== Goal of the exercise ==
Find the lines below holding the word "linked" and copy each of them.

(Material shown begins)

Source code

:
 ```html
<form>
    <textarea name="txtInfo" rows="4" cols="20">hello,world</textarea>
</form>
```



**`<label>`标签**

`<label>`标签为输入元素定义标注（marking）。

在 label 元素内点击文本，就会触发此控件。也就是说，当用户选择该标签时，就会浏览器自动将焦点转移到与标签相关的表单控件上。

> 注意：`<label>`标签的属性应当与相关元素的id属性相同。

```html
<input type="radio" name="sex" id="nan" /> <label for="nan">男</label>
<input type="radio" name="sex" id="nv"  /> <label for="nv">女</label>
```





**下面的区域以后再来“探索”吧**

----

(Material shown ends)
(Material shown begins)

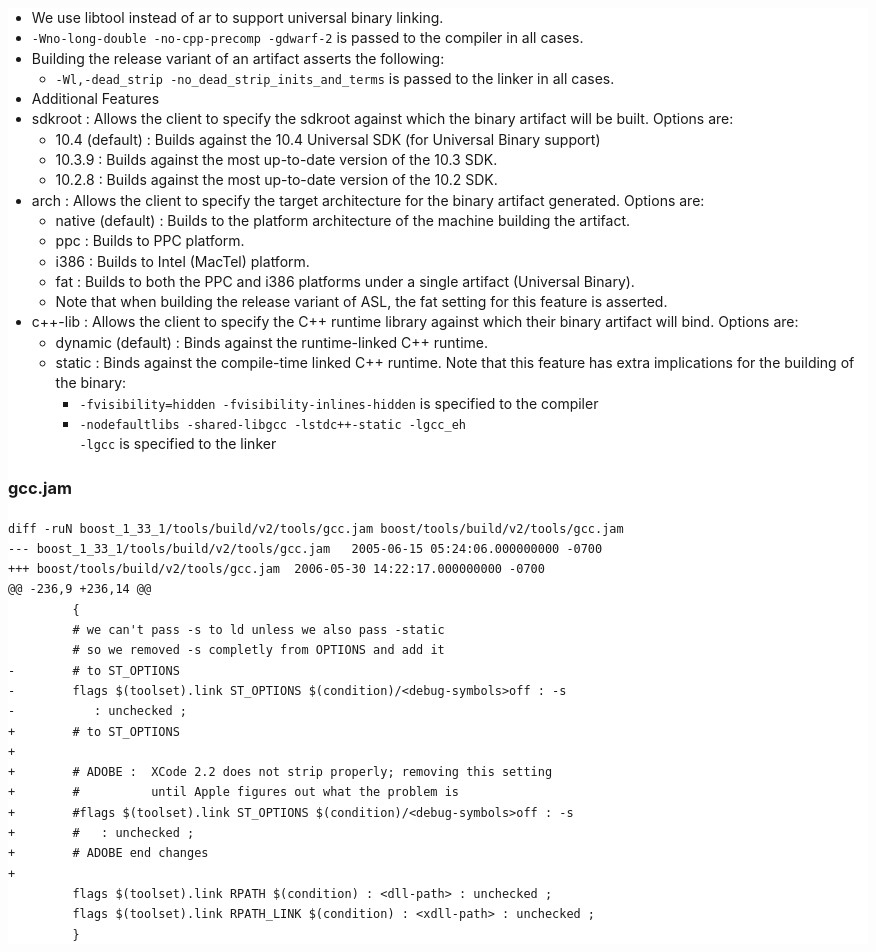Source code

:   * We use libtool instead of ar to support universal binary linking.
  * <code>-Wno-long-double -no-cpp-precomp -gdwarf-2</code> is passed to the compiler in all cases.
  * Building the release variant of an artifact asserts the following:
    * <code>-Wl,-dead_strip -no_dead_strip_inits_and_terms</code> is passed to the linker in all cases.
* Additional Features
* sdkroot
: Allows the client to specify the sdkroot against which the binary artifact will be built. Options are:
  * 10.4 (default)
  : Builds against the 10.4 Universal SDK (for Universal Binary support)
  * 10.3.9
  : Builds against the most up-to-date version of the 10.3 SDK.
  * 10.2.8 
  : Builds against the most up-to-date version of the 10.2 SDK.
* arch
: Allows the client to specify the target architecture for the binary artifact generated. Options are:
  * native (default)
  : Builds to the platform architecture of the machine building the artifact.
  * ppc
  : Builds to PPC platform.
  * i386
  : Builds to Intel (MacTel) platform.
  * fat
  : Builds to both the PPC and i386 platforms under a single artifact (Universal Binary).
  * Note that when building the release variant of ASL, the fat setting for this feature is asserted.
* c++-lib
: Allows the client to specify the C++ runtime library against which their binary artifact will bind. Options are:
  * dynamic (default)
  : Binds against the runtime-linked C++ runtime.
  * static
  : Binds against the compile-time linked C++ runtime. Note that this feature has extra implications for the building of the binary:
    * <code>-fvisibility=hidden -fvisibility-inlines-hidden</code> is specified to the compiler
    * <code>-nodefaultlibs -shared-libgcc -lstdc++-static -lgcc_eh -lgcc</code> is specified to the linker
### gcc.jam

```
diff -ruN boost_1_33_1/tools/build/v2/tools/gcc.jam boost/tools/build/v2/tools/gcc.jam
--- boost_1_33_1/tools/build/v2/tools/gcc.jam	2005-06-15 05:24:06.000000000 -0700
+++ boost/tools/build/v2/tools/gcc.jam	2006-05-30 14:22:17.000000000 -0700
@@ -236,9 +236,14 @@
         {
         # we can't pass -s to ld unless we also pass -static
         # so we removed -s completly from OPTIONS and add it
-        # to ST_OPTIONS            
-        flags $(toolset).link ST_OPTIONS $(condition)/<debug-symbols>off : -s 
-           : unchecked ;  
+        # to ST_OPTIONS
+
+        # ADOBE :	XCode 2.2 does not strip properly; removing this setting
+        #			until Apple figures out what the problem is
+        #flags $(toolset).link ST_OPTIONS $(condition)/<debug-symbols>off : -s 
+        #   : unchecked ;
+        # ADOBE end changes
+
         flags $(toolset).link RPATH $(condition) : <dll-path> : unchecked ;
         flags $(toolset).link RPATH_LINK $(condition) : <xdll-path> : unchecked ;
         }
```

(Material shown ends)
(Material shown begins)

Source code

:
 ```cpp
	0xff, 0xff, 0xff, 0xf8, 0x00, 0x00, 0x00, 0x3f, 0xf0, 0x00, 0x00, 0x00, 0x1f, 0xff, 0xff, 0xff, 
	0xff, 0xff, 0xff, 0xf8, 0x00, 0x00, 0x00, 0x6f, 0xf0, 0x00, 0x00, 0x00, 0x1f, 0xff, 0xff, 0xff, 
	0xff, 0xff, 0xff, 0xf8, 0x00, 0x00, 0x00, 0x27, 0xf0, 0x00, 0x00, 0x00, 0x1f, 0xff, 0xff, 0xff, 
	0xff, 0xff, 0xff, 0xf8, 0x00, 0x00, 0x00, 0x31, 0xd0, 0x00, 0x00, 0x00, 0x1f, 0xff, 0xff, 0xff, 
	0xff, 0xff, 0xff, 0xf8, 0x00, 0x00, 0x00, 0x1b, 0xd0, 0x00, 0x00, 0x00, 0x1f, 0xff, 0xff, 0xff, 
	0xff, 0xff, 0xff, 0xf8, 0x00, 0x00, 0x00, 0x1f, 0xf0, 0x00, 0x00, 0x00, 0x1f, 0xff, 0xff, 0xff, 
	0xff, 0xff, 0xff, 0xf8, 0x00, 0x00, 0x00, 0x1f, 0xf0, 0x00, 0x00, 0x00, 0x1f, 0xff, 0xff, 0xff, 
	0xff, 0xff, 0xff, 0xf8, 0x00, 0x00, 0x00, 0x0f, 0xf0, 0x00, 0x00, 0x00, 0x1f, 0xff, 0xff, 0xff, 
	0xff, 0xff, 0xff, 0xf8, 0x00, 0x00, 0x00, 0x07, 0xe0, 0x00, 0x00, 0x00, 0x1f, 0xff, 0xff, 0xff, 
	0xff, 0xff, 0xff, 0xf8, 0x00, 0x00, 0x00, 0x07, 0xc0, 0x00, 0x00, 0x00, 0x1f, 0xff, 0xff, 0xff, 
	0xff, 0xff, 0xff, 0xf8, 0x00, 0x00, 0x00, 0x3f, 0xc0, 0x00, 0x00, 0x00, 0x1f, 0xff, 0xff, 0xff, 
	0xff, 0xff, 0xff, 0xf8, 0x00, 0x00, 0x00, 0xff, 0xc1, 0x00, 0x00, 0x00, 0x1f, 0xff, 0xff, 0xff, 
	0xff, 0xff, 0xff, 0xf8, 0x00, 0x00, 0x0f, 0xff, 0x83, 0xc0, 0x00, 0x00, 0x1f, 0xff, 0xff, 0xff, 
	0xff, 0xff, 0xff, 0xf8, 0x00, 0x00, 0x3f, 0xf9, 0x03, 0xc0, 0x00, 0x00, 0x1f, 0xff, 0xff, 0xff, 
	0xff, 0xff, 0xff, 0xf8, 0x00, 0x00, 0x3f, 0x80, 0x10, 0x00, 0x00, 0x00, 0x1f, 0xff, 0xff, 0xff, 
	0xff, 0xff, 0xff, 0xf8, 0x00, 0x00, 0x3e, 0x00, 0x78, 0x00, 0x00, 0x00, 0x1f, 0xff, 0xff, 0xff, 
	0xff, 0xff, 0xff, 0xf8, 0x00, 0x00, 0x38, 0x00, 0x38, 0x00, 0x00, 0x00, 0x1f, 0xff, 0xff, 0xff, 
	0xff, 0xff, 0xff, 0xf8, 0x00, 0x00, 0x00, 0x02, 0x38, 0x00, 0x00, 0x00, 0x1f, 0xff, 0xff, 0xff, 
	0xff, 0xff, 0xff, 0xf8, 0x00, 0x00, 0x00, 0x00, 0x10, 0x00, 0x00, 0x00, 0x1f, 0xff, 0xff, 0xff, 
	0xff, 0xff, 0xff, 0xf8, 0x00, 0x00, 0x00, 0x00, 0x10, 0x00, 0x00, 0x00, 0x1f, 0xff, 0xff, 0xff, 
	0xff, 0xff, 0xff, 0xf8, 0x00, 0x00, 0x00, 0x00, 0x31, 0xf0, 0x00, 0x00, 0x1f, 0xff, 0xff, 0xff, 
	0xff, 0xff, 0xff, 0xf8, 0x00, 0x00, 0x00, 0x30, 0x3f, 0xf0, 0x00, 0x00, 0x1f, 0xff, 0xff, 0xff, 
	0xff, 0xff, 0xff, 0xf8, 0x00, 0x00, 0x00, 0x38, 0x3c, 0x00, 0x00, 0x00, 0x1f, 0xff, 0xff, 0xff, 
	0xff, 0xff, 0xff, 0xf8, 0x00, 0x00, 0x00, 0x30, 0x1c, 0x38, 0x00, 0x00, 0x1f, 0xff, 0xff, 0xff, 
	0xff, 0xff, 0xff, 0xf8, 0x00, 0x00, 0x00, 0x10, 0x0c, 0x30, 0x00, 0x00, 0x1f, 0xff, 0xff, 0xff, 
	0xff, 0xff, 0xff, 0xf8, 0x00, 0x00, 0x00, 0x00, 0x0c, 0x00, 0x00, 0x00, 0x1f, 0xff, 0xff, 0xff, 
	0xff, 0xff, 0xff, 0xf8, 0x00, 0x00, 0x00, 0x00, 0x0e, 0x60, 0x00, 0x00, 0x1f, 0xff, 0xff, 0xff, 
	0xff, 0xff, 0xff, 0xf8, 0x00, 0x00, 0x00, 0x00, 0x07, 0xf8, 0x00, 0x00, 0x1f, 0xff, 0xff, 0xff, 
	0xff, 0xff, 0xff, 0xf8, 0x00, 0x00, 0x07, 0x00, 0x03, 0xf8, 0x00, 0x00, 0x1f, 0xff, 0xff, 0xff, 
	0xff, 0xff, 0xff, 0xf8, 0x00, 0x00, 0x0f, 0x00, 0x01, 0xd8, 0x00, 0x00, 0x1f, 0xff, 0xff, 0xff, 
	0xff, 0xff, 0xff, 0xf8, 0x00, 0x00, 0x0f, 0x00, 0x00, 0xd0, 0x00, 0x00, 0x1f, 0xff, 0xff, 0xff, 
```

(Material shown ends)

== Output below ==
  : Binds against the runtime-linked C++ runtime.
  : Binds against the compile-time linked C++ runtime. Note that this feature has extra implications for the building of the binary:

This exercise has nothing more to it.